- [Work instructions]: Could you reproduce, from the records below, everything from the line with "left shoulder: (1241, 334, -8)" down to the line with "right elbow: (1160, 406, 13)", keeping both of those lines and changing nothing?

= = =

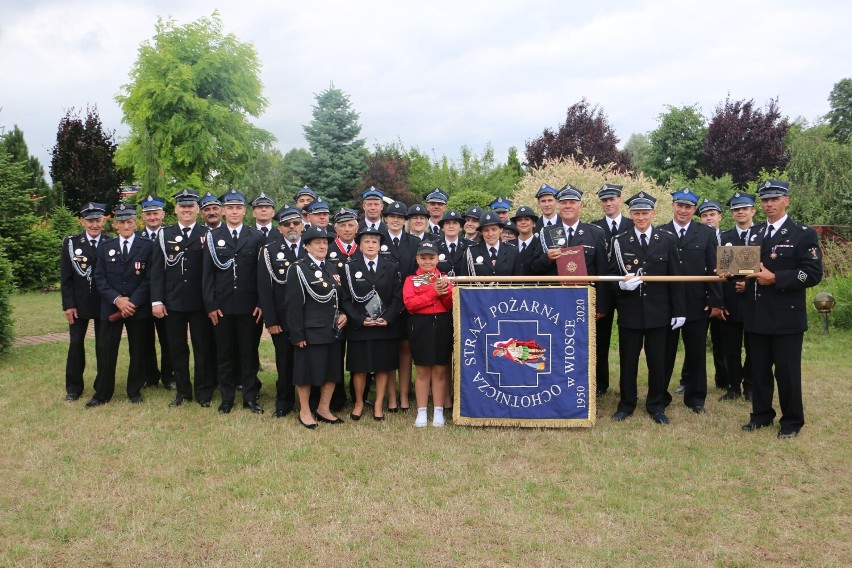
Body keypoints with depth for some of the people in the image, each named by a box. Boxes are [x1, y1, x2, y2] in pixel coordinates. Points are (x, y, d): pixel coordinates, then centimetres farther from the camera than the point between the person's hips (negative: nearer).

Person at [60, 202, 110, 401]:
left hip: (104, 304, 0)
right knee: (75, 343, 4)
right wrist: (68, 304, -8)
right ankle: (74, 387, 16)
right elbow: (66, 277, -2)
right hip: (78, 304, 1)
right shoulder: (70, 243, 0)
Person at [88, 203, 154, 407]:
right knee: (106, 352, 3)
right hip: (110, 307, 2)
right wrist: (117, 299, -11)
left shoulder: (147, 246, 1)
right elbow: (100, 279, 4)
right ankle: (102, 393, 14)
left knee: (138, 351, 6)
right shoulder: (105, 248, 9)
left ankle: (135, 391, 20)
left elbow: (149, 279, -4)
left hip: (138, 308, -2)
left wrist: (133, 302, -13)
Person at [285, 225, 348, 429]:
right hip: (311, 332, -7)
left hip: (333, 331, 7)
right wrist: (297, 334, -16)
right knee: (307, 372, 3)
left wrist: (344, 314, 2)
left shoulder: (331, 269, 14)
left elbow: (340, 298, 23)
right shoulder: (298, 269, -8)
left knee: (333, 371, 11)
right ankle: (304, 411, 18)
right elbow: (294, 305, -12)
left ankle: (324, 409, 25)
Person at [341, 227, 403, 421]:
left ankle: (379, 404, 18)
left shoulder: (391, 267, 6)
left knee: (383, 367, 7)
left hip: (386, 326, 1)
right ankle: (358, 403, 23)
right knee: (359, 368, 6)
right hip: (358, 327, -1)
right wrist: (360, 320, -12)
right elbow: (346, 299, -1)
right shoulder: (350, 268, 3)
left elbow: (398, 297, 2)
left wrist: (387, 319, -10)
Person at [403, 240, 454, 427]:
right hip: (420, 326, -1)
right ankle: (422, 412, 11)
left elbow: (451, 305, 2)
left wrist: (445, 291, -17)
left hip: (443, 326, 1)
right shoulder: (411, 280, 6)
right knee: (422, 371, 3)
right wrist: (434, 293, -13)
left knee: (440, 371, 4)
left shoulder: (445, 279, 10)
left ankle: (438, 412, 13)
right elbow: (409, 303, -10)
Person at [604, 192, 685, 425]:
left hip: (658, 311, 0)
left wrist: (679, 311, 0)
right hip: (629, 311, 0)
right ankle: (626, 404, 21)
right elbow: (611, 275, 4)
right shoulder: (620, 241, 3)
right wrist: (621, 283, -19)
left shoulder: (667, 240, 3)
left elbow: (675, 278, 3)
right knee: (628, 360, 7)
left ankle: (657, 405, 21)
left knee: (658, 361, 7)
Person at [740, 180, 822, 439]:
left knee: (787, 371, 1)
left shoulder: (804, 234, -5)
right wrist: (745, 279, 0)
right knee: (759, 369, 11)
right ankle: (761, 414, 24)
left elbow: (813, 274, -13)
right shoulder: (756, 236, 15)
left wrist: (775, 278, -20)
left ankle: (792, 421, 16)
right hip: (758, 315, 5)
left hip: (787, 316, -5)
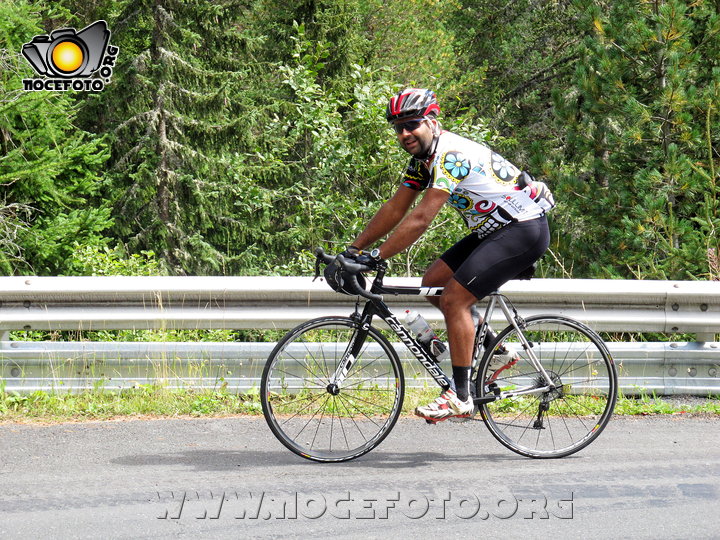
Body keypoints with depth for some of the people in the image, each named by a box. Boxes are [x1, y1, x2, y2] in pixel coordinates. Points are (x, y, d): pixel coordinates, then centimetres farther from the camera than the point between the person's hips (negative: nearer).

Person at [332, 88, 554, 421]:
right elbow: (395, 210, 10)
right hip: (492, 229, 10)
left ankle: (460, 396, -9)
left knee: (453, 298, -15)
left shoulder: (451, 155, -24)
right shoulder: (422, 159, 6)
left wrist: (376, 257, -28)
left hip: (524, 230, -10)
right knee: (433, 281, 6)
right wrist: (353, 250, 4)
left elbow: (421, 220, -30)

= = =

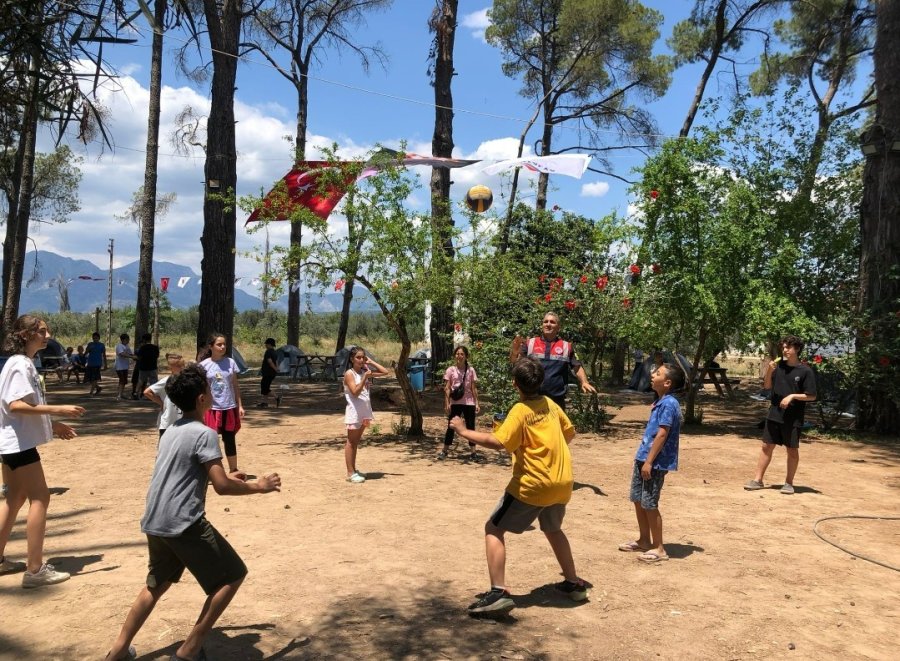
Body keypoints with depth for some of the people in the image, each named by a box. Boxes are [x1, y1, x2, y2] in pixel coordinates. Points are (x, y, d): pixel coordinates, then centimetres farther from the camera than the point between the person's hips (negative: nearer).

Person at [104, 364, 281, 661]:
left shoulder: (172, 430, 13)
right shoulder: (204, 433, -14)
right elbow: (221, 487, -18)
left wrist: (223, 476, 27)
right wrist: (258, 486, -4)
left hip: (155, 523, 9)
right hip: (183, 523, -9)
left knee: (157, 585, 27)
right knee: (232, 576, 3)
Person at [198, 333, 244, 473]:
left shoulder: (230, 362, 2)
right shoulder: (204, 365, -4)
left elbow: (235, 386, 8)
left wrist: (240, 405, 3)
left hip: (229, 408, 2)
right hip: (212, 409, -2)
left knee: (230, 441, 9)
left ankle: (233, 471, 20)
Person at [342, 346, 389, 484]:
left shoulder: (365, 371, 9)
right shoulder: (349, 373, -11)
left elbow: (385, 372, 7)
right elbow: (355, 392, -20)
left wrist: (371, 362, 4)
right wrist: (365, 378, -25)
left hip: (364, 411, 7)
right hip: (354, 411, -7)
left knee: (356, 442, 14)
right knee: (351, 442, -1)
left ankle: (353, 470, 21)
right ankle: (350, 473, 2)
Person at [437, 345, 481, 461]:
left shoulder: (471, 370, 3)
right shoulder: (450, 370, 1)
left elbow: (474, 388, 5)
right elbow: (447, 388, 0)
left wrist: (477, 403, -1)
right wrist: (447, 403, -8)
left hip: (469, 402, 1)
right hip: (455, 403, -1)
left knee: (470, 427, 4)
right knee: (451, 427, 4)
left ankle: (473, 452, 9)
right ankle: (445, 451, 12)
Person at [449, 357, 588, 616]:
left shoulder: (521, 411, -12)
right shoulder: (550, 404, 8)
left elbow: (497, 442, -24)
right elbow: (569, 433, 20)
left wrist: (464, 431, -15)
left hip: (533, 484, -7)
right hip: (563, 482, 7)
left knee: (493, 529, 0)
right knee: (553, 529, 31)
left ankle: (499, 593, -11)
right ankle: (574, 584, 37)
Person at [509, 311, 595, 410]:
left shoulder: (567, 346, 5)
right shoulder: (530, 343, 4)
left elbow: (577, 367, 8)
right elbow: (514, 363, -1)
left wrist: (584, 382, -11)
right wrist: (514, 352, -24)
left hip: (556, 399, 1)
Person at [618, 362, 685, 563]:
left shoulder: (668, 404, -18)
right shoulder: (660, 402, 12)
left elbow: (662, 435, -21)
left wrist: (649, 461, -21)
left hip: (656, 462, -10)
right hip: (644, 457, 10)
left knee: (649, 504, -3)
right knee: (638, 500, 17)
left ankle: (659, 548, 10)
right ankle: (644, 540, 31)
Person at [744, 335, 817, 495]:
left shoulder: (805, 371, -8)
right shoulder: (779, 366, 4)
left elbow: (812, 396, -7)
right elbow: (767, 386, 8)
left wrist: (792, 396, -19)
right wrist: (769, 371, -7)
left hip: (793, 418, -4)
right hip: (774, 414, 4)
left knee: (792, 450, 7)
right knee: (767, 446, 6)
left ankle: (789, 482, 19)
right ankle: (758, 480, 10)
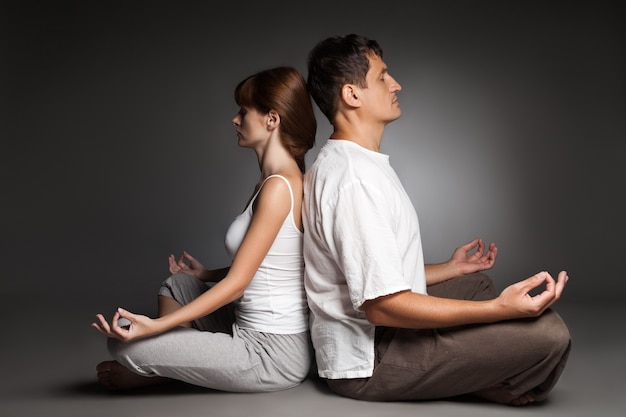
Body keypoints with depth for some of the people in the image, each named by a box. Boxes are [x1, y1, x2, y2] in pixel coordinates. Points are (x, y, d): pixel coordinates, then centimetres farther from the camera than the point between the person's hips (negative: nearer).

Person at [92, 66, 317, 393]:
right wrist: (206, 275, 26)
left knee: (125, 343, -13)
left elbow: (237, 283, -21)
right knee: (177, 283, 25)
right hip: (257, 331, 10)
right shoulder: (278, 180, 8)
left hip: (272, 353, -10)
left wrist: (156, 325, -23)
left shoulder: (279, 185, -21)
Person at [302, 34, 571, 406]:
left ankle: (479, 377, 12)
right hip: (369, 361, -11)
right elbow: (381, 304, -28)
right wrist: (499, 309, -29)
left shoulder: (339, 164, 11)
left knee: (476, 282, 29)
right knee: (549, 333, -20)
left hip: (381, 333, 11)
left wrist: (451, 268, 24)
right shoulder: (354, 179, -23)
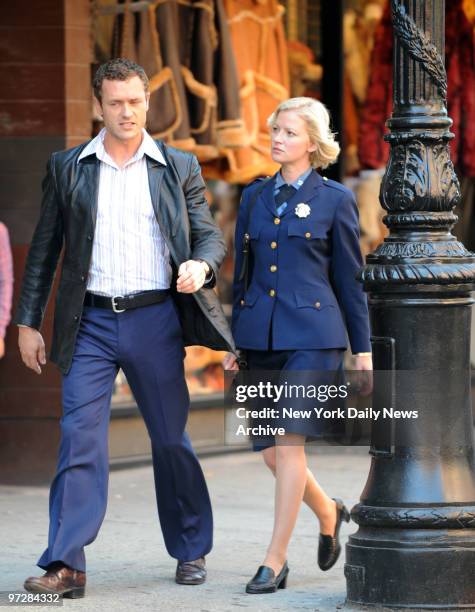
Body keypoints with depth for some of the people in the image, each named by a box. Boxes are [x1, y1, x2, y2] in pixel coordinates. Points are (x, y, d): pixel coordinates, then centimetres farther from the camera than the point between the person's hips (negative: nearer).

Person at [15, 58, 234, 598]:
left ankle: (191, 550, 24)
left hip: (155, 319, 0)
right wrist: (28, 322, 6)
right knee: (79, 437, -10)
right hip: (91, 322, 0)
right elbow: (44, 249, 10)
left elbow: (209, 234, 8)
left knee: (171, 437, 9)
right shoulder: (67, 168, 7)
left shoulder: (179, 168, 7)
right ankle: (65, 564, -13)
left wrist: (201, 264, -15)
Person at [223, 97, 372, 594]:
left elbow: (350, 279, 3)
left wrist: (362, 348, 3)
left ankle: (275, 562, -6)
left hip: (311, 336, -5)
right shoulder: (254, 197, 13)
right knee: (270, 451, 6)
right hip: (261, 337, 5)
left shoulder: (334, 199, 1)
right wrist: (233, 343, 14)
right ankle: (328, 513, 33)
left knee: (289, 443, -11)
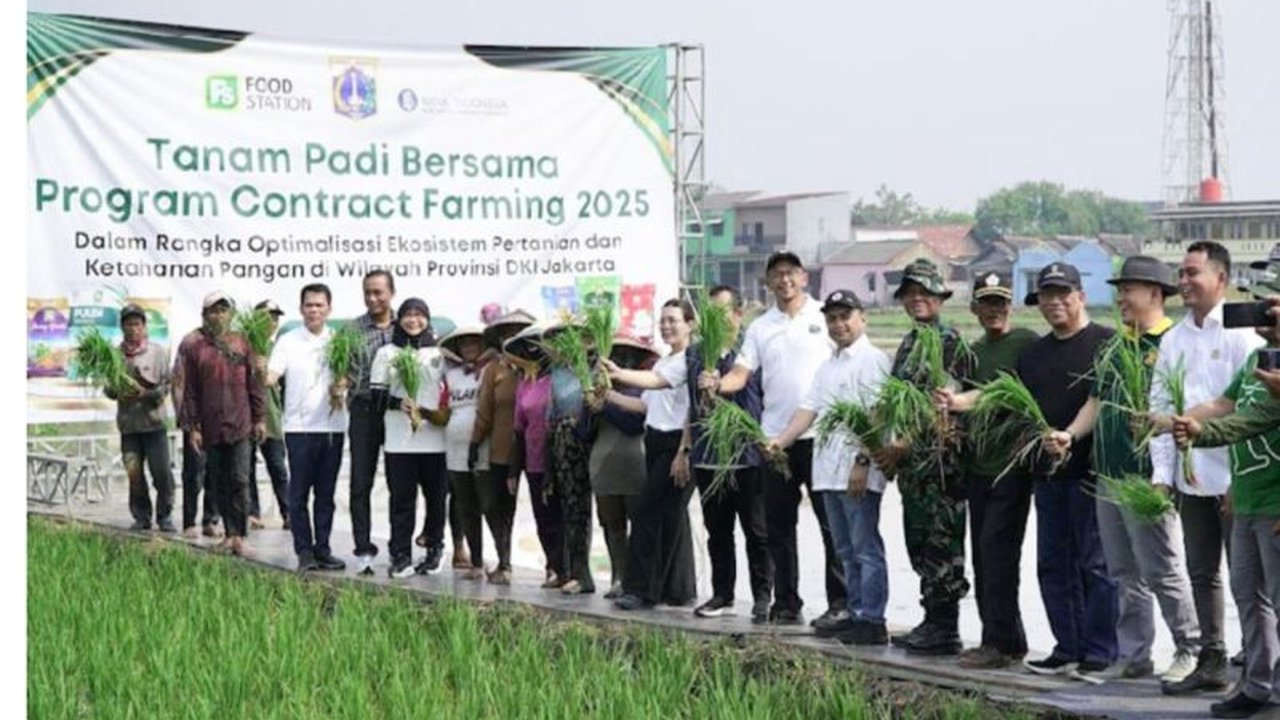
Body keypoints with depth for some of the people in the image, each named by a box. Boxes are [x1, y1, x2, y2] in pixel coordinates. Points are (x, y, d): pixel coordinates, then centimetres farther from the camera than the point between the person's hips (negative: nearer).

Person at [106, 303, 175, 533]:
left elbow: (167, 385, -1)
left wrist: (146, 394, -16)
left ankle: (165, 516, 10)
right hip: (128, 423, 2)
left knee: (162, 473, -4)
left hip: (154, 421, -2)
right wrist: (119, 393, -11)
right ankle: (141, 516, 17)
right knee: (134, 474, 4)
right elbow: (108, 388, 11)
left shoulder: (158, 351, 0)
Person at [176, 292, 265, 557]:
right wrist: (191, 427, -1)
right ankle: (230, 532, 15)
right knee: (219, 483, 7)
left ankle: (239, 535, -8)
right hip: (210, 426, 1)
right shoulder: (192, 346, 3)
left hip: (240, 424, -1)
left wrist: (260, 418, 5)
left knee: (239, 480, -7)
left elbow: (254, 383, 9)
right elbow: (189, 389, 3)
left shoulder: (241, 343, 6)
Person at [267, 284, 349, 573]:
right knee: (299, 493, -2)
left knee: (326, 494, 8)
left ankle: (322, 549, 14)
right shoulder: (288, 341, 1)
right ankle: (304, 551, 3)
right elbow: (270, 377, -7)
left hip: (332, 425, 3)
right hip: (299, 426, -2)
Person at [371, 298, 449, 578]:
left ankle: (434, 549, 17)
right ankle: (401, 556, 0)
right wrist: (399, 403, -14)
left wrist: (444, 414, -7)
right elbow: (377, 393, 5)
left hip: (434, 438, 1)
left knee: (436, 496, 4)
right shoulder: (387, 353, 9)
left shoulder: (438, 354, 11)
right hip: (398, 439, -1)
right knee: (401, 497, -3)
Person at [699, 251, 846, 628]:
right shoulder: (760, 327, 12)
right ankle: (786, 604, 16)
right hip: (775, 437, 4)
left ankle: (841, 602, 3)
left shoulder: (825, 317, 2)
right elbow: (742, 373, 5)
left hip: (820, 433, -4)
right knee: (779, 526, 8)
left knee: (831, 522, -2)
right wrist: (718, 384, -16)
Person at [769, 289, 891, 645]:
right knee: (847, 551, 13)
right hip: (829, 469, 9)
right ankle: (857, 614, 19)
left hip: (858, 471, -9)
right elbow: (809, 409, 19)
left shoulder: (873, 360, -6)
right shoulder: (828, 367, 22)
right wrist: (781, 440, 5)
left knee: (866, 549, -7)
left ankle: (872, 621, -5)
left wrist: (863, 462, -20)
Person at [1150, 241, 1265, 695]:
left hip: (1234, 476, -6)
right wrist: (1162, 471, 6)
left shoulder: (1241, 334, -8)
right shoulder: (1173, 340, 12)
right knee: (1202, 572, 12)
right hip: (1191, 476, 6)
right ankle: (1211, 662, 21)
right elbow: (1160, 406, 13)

= = =

- [Response box]:
left shoulder: (1241, 334, -8)
right shoulder: (1173, 340, 12)
right knee: (1202, 572, 12)
right hip: (1191, 476, 6)
right ankle: (1211, 662, 21)
right elbow: (1160, 406, 13)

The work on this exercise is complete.